Le taux de variation de l’indice des prix à la consommation (hors tabac) en France est de + 2,8 % pour  2021 (source INSEE).

I. Modalités d’institution (actualisées pour 2021) :

La taxe de séjour "au réel" et la taxe de séjour "forfaitaire" sont instituées par délibération du conseil municipal ou de l’organe délibérant de l’EPCI. A partir 2021, les délibérations d’institution et de tarifs devront être adoptées avant le 1er juillet pour être applicables à compter du 1er janvier 2022 (article 123).

Cette délibération doit obligatoirement comporter certaines informations, il s’agit de :

1. la période de perception :

La commune ou l’EPCI se prononce librement sur la durée de la période qui peut couvrir toute l’année ou une partie seulement de celle-ci en une ou plusieurs périodes. La ou les périodes(s) de collecte concerne(nt) toutes les natures d’hébergement pour lesquelles un tarif est applicable en raison d’une délibération de la collectivité.

2. le régime d’imposition :

Pour chacune des 10 natures d’hébergement, le conseil municipal ou l’organe délibérant doit opter pour l’un des deux régimes d’imposition applicables :

- la taxe de séjour dite « au réel »

Elle est établie directement sur les personnes hébergées qui ne sont pas domiciliées dans la commune. Elle est calculée par personne et par nuitée, et due par les logés.
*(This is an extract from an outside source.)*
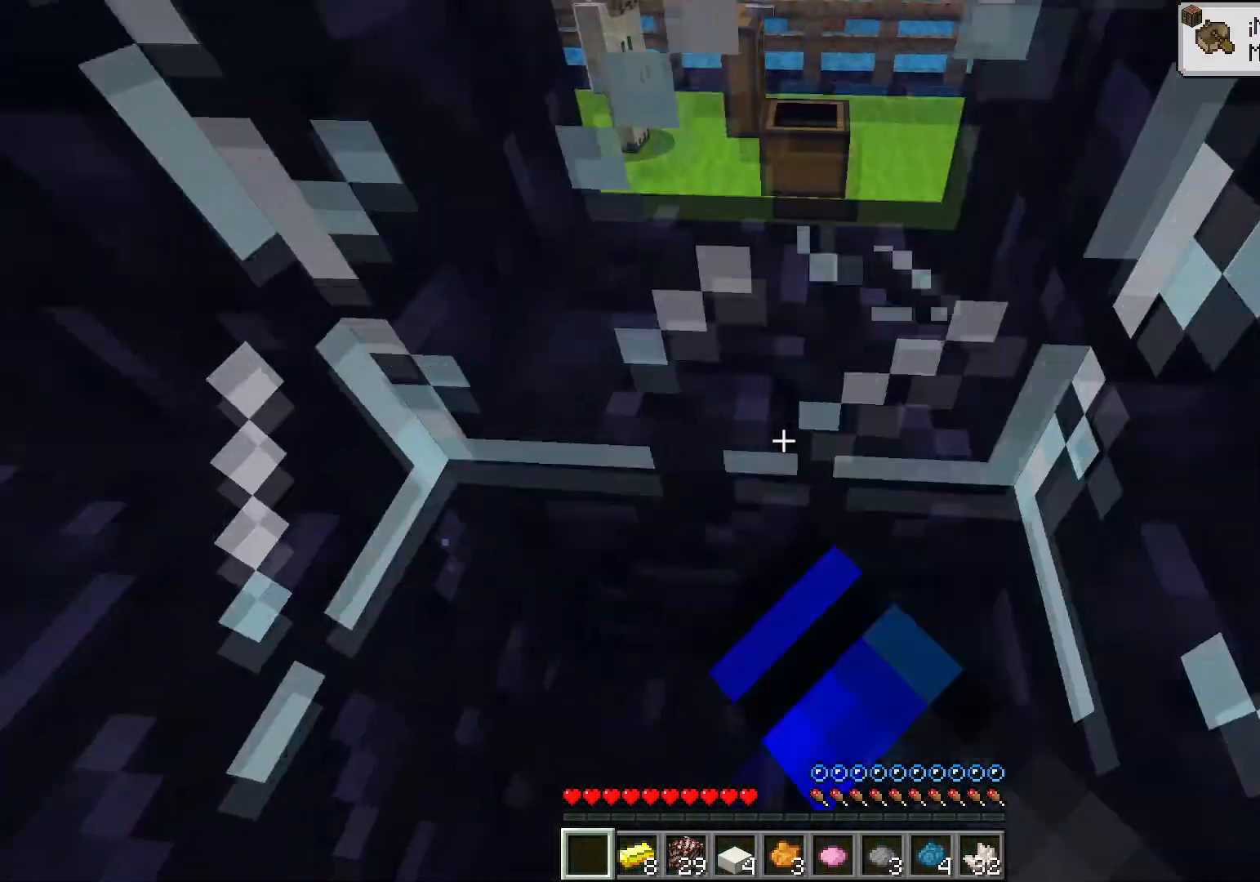
{"keys": ["d", "s"], "events": [[66, "a", "down"], [83, "w", "up"], [116, "space", "up"], [183, "a", "up"], [217, "a", "down"], [300, "s", "down"], [433, "a", "up"], [484, "d", "down"]]}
- la taxe de séjour dite "forfaitaire"

Elle est due par les logeurs. Son montant est calculé en fonction de la capacité maximale d’accueil de l’hébergement et du nombre de nuitées comprises dans la période d’ouverture de l’établissement.

La collectivité ne peut appliquer qu’un seul des deux régimes d’imposition à chaque nature d’hébergement à titre onéreux (hôtels de tourisme, résidences de tourisme, meublés de tourisme, etc..). Ainsi, le panachage des deux régimes pour une même nature d’hébergement est interdit.

En revanche, un système mixte reste possible. La commune ou l’EPCI peut ainsi adopter un régime de taxation pour une nature d’hébergement et un autre régime de taxation pour une nature d’hébergement différente. Par exemple :

- le régime au réel pour tous les hôtels de tourisme,

- le régime au forfait pour tous les campings,

- le régime au réel pour toutes les résidences de tourisme,

- le régime au forfait pour tous les meublés de tourisme.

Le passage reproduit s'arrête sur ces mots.